TTL Strategy Deep Dive

* Lock TTL: This is your safety net. It must be longer than the maximum expected processing time for your handler, but short enough to not block retries for an unreasonable amount of time if a server dies. If your P99 response time is 2 seconds, a Lock TTL of 30-60 seconds might be appropriate. If it's a long-running batch job, this could be 10-15 minutes.

* Final TTL: This determines how long you remember a completed request. 24 hours is a common standard. It depends on your clients' retry policies. For payment processing, this might be extended to 72 hours or more.

Advanced Edge Cases and Error Handling

* Redis Unavailability: Our code implements a fail-closed strategy. If Redis is down, we return a 503 Service Unavailable. This is the safest approach for operations with side effects. Processing the request (fail-open) would break the idempotency guarantee. This choice must be a conscious one, aligned with business requirements.

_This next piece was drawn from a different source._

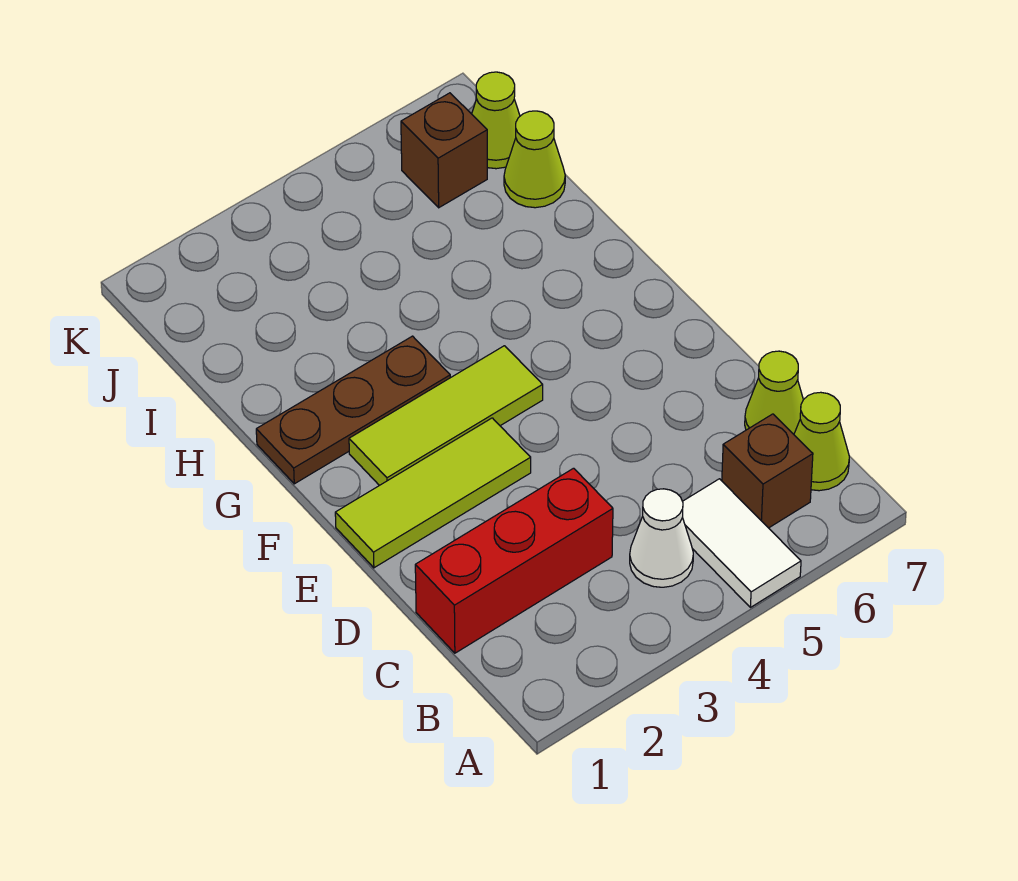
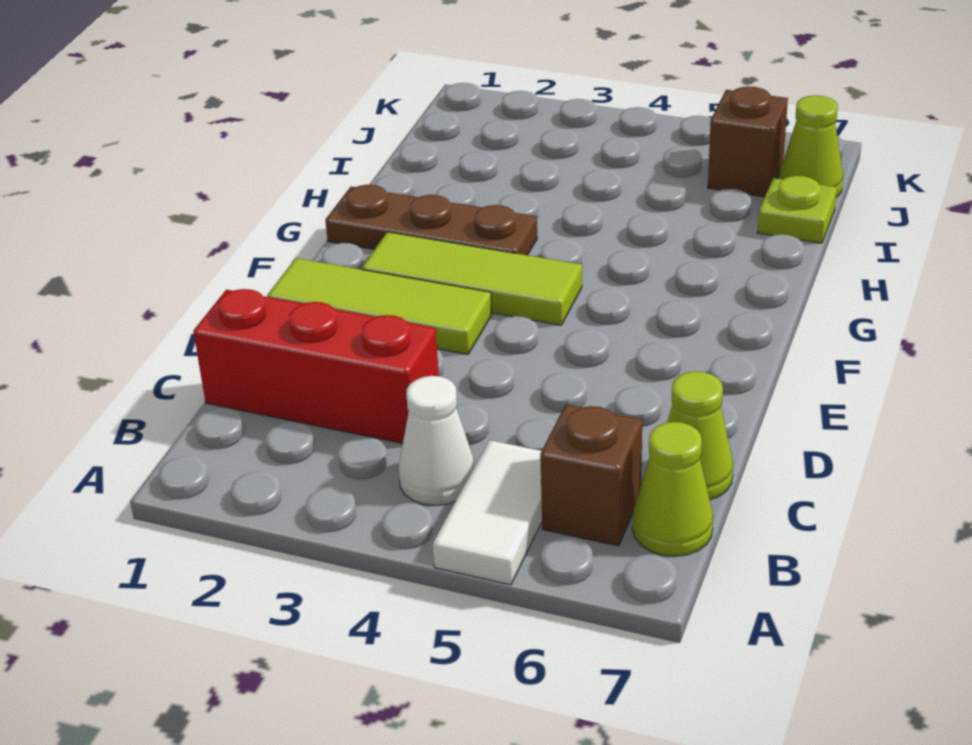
lime 1x1 cone [504,111,565,208] -> lime 1x1 plate [757,176,837,243]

* Partial Failures (The Happy Path for Self-Healing):

1. Request A acquires the PENDING lock.

2. The handler logic writes to the database.

3. The server process crashes before it can run SetScript to mark the request as COMPLETED.

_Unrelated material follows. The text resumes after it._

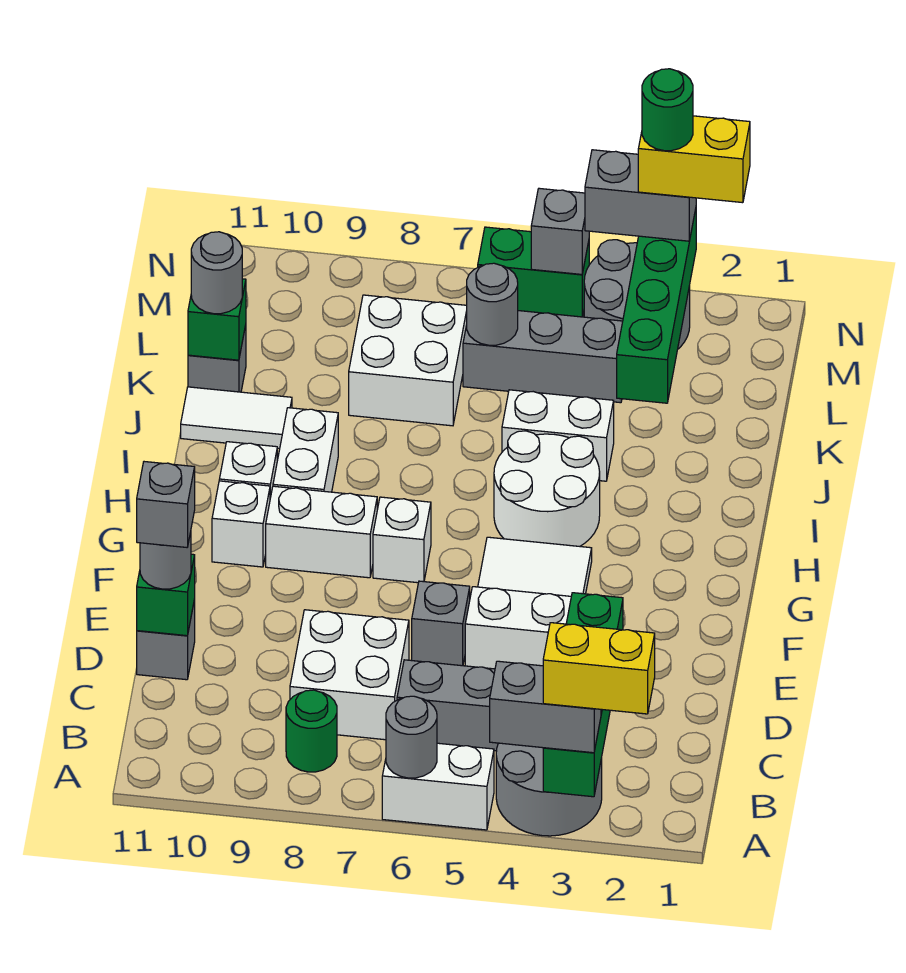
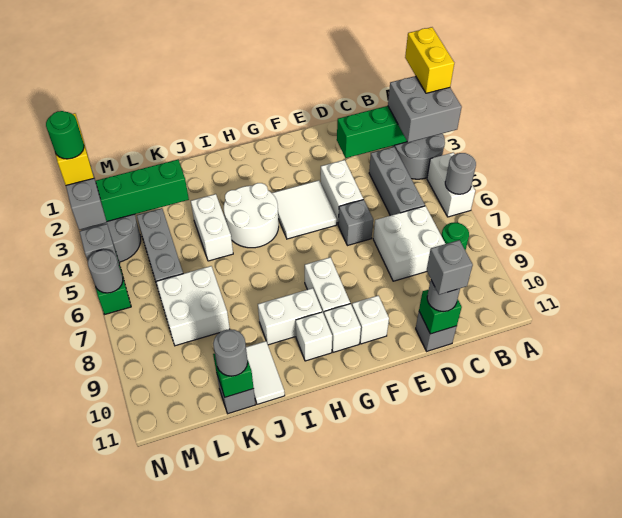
grey 1x2 brick [490,661,601,753] -> grey 2x2 brick [388,76,462,142]
white 1x1 brick [373,497,431,583] -> white 1x1 brick moved to [352,296,389,344]
grey 1x1 round brick [467,263,518,345] -> grey 1x1 round brick moved to [88,250,123,293]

4. The PENDING key remains in Redis.

5. A client retry (Request B) arrives. CheckScript sees the PENDING state and returns CONFLICT. This is correct; it prevents a duplicate DB write.

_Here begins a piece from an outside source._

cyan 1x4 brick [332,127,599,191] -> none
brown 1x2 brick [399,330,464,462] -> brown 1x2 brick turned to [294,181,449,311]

6. After the Lock TTL expires, the key is evicted from Redis.

7. A further client retry (Request C) arrives. CheckScript sees no key, acquires a new PENDING lock, and proceeds. The application logic must now be idempotent on its own (e.g., INSERT ... ON CONFLICT DO NOTHING in the database) to handle this second execution. The middleware guarantees atomicity at the entrypoint, but your core logic should still strive for idempotency where possible.

* What to Cache: Be cautious about caching large response bodies in Redis, as this can strain memory. For responses with large payloads, you might choose to only cache the headers and status code, and store the body in a more suitable object store like S3, putting only the S3 object URL in the Redis value.

Conclusion

We have journeyed from a fundamentally flawed check-then-act pattern to a production-grade, atomic idempotency layer. By leveraging the atomicity of Redis Lua scripts, we created a state machine (PENDING -> COMPLETED) that correctly handles concurrency, provides a clean API for our application logic, and self-heals from partial failures through a well-considered TTL strategy.

Implementing this pattern is not trivial. It adds operational complexity and a dependency on a healthy Redis cluster. However, for any service that exposes critical, side-effect-producing endpoints in an at-least-once delivery environment, this level of rigor is not a luxury—it is a prerequisite for building a reliable and trustworthy system.